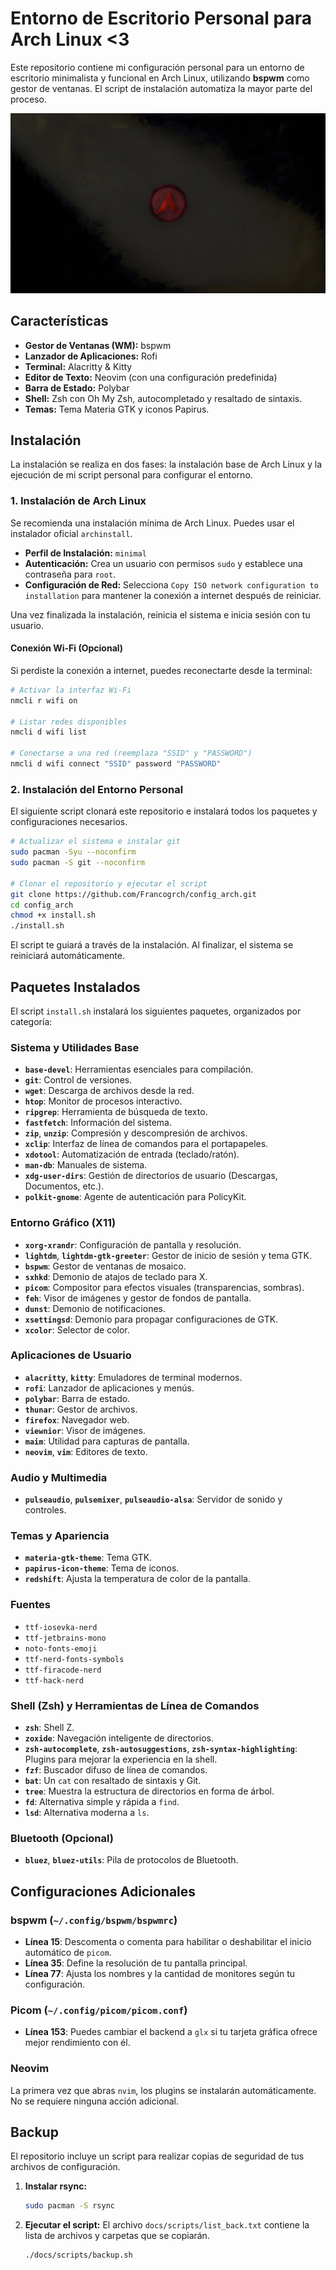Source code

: # Entorno de Escritorio Personal para Arch Linux <3

Este repositorio contiene mi configuración personal para un entorno de escritorio minimalista y funcional en Arch Linux, utilizando **bspwm** como gestor de ventanas. El script de instalación automatiza la mayor parte del proceso.

![wallpaper](./dotfiles/Pictures/wallpaper.jpg)

## Características

- **Gestor de Ventanas (WM):** bspwm
- **Lanzador de Aplicaciones:** Rofi
- **Terminal:** Alacritty & Kitty
- **Editor de Texto:** Neovim (con una configuración predefinida)
- **Barra de Estado:** Polybar
- **Shell:** Zsh con Oh My Zsh, autocompletado y resaltado de sintaxis.
- **Temas:** Tema Materia GTK y iconos Papirus.

## Instalación

La instalación se realiza en dos fases: la instalación base de Arch Linux y la ejecución de mi script personal para configurar el entorno.

### 1. Instalación de Arch Linux

Se recomienda una instalación mínima de Arch Linux. Puedes usar el instalador oficial `archinstall`.

- **Perfil de Instalación:** `minimal`
- **Autenticación:** Crea un usuario con permisos `sudo` y establece una contraseña para `root`.
- **Configuración de Red:** Selecciona `Copy ISO network configuration to installation` para mantener la conexión a internet después de reiniciar.

Una vez finalizada la instalación, reinicia el sistema e inicia sesión con tu usuario.

#### Conexión Wi-Fi (Opcional)

Si perdiste la conexión a internet, puedes reconectarte desde la terminal:

```bash
# Activar la interfaz Wi-Fi
nmcli r wifi on

# Listar redes disponibles
nmcli d wifi list

# Conectarse a una red (reemplaza "SSID" y "PASSWORD")
nmcli d wifi connect "SSID" password "PASSWORD"
```

### 2. Instalación del Entorno Personal

El siguiente script clonará este repositorio e instalará todos los paquetes y configuraciones necesarios.

```bash
# Actualizar el sistema e instalar git
sudo pacman -Syu --noconfirm
sudo pacman -S git --noconfirm

# Clonar el repositorio y ejecutar el script
git clone https://github.com/Francogrch/config_arch.git
cd config_arch
chmod +x install.sh
./install.sh
```

El script te guiará a través de la instalación. Al finalizar, el sistema se reiniciará automáticamente.

## Paquetes Instalados

El script `install.sh` instalará los siguientes paquetes, organizados por categoría:

### Sistema y Utilidades Base

- **`base-devel`**: Herramientas esenciales para compilación.
- **`git`**: Control de versiones.
- **`wget`**: Descarga de archivos desde la red.
- **`htop`**: Monitor de procesos interactivo.
- **`ripgrep`**: Herramienta de búsqueda de texto.
- **`fastfetch`**: Información del sistema.
- **`zip`**, **`unzip`**: Compresión y descompresión de archivos.
- **`xclip`**: Interfaz de línea de comandos para el portapapeles.
- **`xdotool`**: Automatización de entrada (teclado/ratón).
- **`man-db`**: Manuales de sistema.
- **`xdg-user-dirs`**: Gestión de directorios de usuario (Descargas, Documentos, etc.).
- **`polkit-gnome`**: Agente de autenticación para PolicyKit.

### Entorno Gráfico (X11)

- **`xorg-xrandr`**: Configuración de pantalla y resolución.
- **`lightdm`**, **`lightdm-gtk-greeter`**: Gestor de inicio de sesión y tema GTK.
- **`bspwm`**: Gestor de ventanas de mosaico.
- **`sxhkd`**: Demonio de atajos de teclado para X.
- **`picom`**: Compositor para efectos visuales (transparencias, sombras).
- **`feh`**: Visor de imágenes y gestor de fondos de pantalla.
- **`dunst`**: Demonio de notificaciones.
- **`xsettingsd`**: Demonio para propagar configuraciones de GTK.
- **`xcolor`**: Selector de color.

### Aplicaciones de Usuario

- **`alacritty`**, **`kitty`**: Emuladores de terminal modernos.
- **`rofi`**: Lanzador de aplicaciones y menús.
- **`polybar`**: Barra de estado.
- **`thunar`**: Gestor de archivos.
- **`firefox`**: Navegador web.
- **`viewnior`**: Visor de imágenes.
- **`maim`**: Utilidad para capturas de pantalla.
- **`neovim`**, **`vim`**: Editores de texto.

### Audio y Multimedia

- **`pulseaudio`**, **`pulsemixer`**, **`pulseaudio-alsa`**: Servidor de sonido y controles.

### Temas y Apariencia

- **`materia-gtk-theme`**: Tema GTK.
- **`papirus-icon-theme`**: Tema de iconos.
- **`redshift`**: Ajusta la temperatura de color de la pantalla.

### Fuentes

- `ttf-iosevka-nerd`
- `ttf-jetbrains-mono`
- `noto-fonts-emoji`
- `ttf-nerd-fonts-symbols`
- `ttf-firacode-nerd`
- `ttf-hack-nerd`

### Shell (Zsh) y Herramientas de Línea de Comandos

- **`zsh`**: Shell Z.
- **`zoxide`**: Navegación inteligente de directorios.
- **`zsh-autocomplete`**, **`zsh-autosuggestions`**, **`zsh-syntax-highlighting`**: Plugins para mejorar la experiencia en la shell.
- **`fzf`**: Buscador difuso de línea de comandos.
- **`bat`**: Un `cat` con resaltado de sintaxis y Git.
- **`tree`**: Muestra la estructura de directorios en forma de árbol.
- **`fd`**: Alternativa simple y rápida a `find`.
- **`lsd`**: Alternativa moderna a `ls`.

### Bluetooth (Opcional)

- **`bluez`**, **`bluez-utils`**: Pila de protocolos de Bluetooth.

## Configuraciones Adicionales

### bspwm (`~/.config/bspwm/bspwmrc`)

- **Línea 15**: Descomenta o comenta para habilitar o deshabilitar el inicio automático de `picom`.
- **Línea 35**: Define la resolución de tu pantalla principal.
- **Línea 77**: Ajusta los nombres y la cantidad de monitores según tu configuración.

### Picom (`~/.config/picom/picom.conf`)

- **Línea 153**: Puedes cambiar el backend a `glx` si tu tarjeta gráfica ofrece mejor rendimiento con él.

### Neovim

La primera vez que abras `nvim`, los plugins se instalarán automáticamente. No se requiere ninguna acción adicional.

## Backup

El repositorio incluye un script para realizar copias de seguridad de tus archivos de configuración.

1.  **Instalar rsync:**
    ```bash
    sudo pacman -S rsync
    ```
2.  **Ejecutar el script:**
    El archivo `docs/scripts/list_back.txt` contiene la lista de archivos y carpetas que se copiarán.
    ```bash
    ./docs/scripts/backup.sh
    ```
# # # #
**Task objective:** Give back the entire listing verbatim, without the pictures.

**Answer section:**
Source code

: # Entorno de Escritorio Personal para Arch Linux <3

Este repositorio contiene mi configuración personal para un entorno de escritorio minimalista y funcional en Arch Linux, utilizando **bspwm** como gestor de ventanas. El script de instalación automatiza la mayor parte del proceso.

![wallpaper](./dotfiles/Pictures/wallpaper.jpg)

## Características

- **Gestor de Ventanas (WM):** bspwm
- **Lanzador de Aplicaciones:** Rofi
- **Terminal:** Alacritty & Kitty
- **Editor de Texto:** Neovim (con una configuración predefinida)
- **Barra de Estado:** Polybar
- **Shell:** Zsh con Oh My Zsh, autocompletado y resaltado de sintaxis.
- **Temas:** Tema Materia GTK y iconos Papirus.

## Instalación

La instalación se realiza en dos fases: la instalación base de Arch Linux y la ejecución de mi script personal para configurar el entorno.

### 1. Instalación de Arch Linux

Se recomienda una instalación mínima de Arch Linux. Puedes usar el instalador oficial `archinstall`.

- **Perfil de Instalación:** `minimal`
- **Autenticación:** Crea un usuario con permisos `sudo` y establece una contraseña para `root`.
- **Configuración de Red:** Selecciona `Copy ISO network configuration to installation` para mantener la conexión a internet después de reiniciar.

Una vez finalizada la instalación, reinicia el sistema e inicia sesión con tu usuario.

#### Conexión Wi-Fi (Opcional)

Si perdiste la conexión a internet, puedes reconectarte desde la terminal:

```bash
# Activar la interfaz Wi-Fi
nmcli r wifi on

# Listar redes disponibles
nmcli d wifi list

# Conectarse a una red (reemplaza "SSID" y "PASSWORD")
nmcli d wifi connect "SSID" password "PASSWORD"
```

### 2. Instalación del Entorno Personal

El siguiente script clonará este repositorio e instalará todos los paquetes y configuraciones necesarios.

```bash
# Actualizar el sistema e instalar git
sudo pacman -Syu --noconfirm
sudo pacman -S git --noconfirm

# Clonar el repositorio y ejecutar el script
git clone https://github.com/Francogrch/config_arch.git
cd config_arch
chmod +x install.sh
./install.sh
```

El script te guiará a través de la instalación. Al finalizar, el sistema se reiniciará automáticamente.

## Paquetes Instalados

El script `install.sh` instalará los siguientes paquetes, organizados por categoría:

### Sistema y Utilidades Base

- **`base-devel`**: Herramientas esenciales para compilación.
- **`git`**: Control de versiones.
- **`wget`**: Descarga de archivos desde la red.
- **`htop`**: Monitor de procesos interactivo.
- **`ripgrep`**: Herramienta de búsqueda de texto.
- **`fastfetch`**: Información del sistema.
- **`zip`**, **`unzip`**: Compresión y descompresión de archivos.
- **`xclip`**: Interfaz de línea de comandos para el portapapeles.
- **`xdotool`**: Automatización de entrada (teclado/ratón).
- **`man-db`**: Manuales de sistema.
- **`xdg-user-dirs`**: Gestión de directorios de usuario (Descargas, Documentos, etc.).
- **`polkit-gnome`**: Agente de autenticación para PolicyKit.

### Entorno Gráfico (X11)

- **`xorg-xrandr`**: Configuración de pantalla y resolución.
- **`lightdm`**, **`lightdm-gtk-greeter`**: Gestor de inicio de sesión y tema GTK.
- **`bspwm`**: Gestor de ventanas de mosaico.
- **`sxhkd`**: Demonio de atajos de teclado para X.
- **`picom`**: Compositor para efectos visuales (transparencias, sombras).
- **`feh`**: Visor de imágenes y gestor de fondos de pantalla.
- **`dunst`**: Demonio de notificaciones.
- **`xsettingsd`**: Demonio para propagar configuraciones de GTK.
- **`xcolor`**: Selector de color.

### Aplicaciones de Usuario

- **`alacritty`**, **`kitty`**: Emuladores de terminal modernos.
- **`rofi`**: Lanzador de aplicaciones y menús.
- **`polybar`**: Barra de estado.
- **`thunar`**: Gestor de archivos.
- **`firefox`**: Navegador web.
- **`viewnior`**: Visor de imágenes.
- **`maim`**: Utilidad para capturas de pantalla.
- **`neovim`**, **`vim`**: Editores de texto.

### Audio y Multimedia

- **`pulseaudio`**, **`pulsemixer`**, **`pulseaudio-alsa`**: Servidor de sonido y controles.

### Temas y Apariencia

- **`materia-gtk-theme`**: Tema GTK.
- **`papirus-icon-theme`**: Tema de iconos.
- **`redshift`**: Ajusta la temperatura de color de la pantalla.

### Fuentes

- `ttf-iosevka-nerd`
- `ttf-jetbrains-mono`
- `noto-fonts-emoji`
- `ttf-nerd-fonts-symbols`
- `ttf-firacode-nerd`
- `ttf-hack-nerd`

### Shell (Zsh) y Herramientas de Línea de Comandos

- **`zsh`**: Shell Z.
- **`zoxide`**: Navegación inteligente de directorios.
- **`zsh-autocomplete`**, **`zsh-autosuggestions`**, **`zsh-syntax-highlighting`**: Plugins para mejorar la experiencia en la shell.
- **`fzf`**: Buscador difuso de línea de comandos.
- **`bat`**: Un `cat` con resaltado de sintaxis y Git.
- **`tree`**: Muestra la estructura de directorios en forma de árbol.
- **`fd`**: Alternativa simple y rápida a `find`.
- **`lsd`**: Alternativa moderna a `ls`.

### Bluetooth (Opcional)

- **`bluez`**, **`bluez-utils`**: Pila de protocolos de Bluetooth.

## Configuraciones Adicionales

### bspwm (`~/.config/bspwm/bspwmrc`)

- **Línea 15**: Descomenta o comenta para habilitar o deshabilitar el inicio automático de `picom`.
- **Línea 35**: Define la resolución de tu pantalla principal.
- **Línea 77**: Ajusta los nombres y la cantidad de monitores según tu configuración.

### Picom (`~/.config/picom/picom.conf`)

- **Línea 153**: Puedes cambiar el backend a `glx` si tu tarjeta gráfica ofrece mejor rendimiento con él.

### Neovim

La primera vez que abras `nvim`, los plugins se instalarán automáticamente. No se requiere ninguna acción adicional.

## Backup

El repositorio incluye un script para realizar copias de seguridad de tus archivos de configuración.

1.  **Instalar rsync:**
    ```bash
    sudo pacman -S rsync
    ```
2.  **Ejecutar el script:**
    El archivo `docs/scripts/list_back.txt` contiene la lista de archivos y carpetas que se copiarán.
    ```bash
    ./docs/scripts/backup.sh
    ```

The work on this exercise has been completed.